What is being asked: Quote the records verbatim, starting at the first line and ending at the line that contains "True or false: Total", including both of those lines.

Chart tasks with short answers
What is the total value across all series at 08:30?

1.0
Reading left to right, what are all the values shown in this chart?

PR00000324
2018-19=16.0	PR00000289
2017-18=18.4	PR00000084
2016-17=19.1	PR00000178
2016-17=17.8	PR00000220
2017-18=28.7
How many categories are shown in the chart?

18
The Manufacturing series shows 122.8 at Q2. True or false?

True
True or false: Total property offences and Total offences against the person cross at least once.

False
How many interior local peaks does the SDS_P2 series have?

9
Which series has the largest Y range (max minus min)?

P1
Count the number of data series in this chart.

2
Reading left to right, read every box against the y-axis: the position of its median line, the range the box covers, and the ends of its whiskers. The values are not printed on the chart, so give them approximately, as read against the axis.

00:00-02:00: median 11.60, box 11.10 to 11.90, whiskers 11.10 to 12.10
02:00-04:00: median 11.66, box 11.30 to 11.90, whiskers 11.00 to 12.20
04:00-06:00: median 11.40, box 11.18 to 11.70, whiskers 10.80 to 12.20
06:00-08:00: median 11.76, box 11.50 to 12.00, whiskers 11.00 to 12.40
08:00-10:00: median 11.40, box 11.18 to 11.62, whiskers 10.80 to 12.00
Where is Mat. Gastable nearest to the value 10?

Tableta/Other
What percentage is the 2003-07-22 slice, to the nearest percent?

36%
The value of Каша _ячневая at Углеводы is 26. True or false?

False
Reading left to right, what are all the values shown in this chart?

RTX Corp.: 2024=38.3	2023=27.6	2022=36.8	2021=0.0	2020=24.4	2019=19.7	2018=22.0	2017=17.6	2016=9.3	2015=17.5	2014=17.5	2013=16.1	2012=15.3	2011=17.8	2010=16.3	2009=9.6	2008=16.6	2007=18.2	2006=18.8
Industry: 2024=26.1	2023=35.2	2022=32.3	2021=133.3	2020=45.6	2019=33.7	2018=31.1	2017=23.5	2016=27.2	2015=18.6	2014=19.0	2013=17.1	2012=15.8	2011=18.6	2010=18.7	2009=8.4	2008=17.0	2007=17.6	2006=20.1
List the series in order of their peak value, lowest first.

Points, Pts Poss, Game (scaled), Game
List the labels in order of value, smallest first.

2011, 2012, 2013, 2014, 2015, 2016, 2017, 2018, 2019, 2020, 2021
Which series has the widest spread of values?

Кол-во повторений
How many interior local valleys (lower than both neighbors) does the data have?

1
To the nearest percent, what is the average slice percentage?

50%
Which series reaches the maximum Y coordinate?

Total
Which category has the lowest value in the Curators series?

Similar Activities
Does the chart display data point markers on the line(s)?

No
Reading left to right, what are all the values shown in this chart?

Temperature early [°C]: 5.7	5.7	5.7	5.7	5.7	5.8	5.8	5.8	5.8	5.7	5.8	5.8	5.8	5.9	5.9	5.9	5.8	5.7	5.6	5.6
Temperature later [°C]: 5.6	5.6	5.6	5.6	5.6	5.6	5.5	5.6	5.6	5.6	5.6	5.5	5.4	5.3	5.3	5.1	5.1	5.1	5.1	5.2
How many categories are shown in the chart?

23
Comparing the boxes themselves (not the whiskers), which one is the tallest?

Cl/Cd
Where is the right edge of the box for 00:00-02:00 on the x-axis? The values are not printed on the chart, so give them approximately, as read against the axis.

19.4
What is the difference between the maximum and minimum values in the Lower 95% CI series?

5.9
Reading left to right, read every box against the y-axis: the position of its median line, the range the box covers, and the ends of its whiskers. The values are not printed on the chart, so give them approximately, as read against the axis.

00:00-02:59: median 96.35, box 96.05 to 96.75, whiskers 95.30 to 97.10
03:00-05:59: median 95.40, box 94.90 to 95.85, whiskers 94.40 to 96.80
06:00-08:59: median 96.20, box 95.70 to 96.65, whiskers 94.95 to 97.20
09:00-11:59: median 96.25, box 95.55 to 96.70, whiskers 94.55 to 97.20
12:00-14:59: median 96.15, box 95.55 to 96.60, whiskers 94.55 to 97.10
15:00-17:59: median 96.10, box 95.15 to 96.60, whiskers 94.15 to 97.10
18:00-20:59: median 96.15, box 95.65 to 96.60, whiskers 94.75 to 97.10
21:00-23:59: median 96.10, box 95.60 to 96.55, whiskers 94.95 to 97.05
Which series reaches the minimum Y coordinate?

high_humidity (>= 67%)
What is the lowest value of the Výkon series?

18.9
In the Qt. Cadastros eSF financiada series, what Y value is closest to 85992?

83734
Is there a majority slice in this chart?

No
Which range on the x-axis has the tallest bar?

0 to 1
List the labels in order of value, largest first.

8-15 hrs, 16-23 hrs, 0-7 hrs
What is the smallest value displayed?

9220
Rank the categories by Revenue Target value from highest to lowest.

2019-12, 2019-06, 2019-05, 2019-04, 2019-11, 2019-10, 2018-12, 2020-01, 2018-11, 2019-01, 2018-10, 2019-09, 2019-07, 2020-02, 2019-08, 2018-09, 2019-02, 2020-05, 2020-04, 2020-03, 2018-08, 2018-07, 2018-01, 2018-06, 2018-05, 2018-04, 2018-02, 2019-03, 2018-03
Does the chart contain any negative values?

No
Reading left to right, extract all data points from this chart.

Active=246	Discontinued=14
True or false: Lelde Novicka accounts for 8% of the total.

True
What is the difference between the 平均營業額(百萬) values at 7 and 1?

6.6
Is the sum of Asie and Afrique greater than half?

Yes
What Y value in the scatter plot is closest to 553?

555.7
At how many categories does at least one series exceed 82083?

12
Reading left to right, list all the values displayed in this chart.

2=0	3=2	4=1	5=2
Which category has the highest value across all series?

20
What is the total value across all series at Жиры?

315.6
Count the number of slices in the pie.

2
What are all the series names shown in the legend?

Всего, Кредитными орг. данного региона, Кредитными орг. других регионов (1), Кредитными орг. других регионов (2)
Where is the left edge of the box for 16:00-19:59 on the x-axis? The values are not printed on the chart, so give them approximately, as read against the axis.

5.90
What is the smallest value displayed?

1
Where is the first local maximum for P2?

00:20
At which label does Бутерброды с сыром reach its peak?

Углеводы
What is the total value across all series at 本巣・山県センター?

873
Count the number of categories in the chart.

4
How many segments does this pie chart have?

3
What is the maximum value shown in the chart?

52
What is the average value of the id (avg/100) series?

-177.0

The completed task:
What is the total value across all series at 08:30?

1.0
Reading left to right, what are all the values shown in this chart?

PR00000324
2018-19=16.0	PR00000289
2017-18=18.4	PR00000084
2016-17=19.1	PR00000178
2016-17=17.8	PR00000220
2017-18=28.7
How many categories are shown in the chart?

18
The Manufacturing series shows 122.8 at Q2. True or false?

True
True or false: Total property offences and Total offences against the person cross at least once.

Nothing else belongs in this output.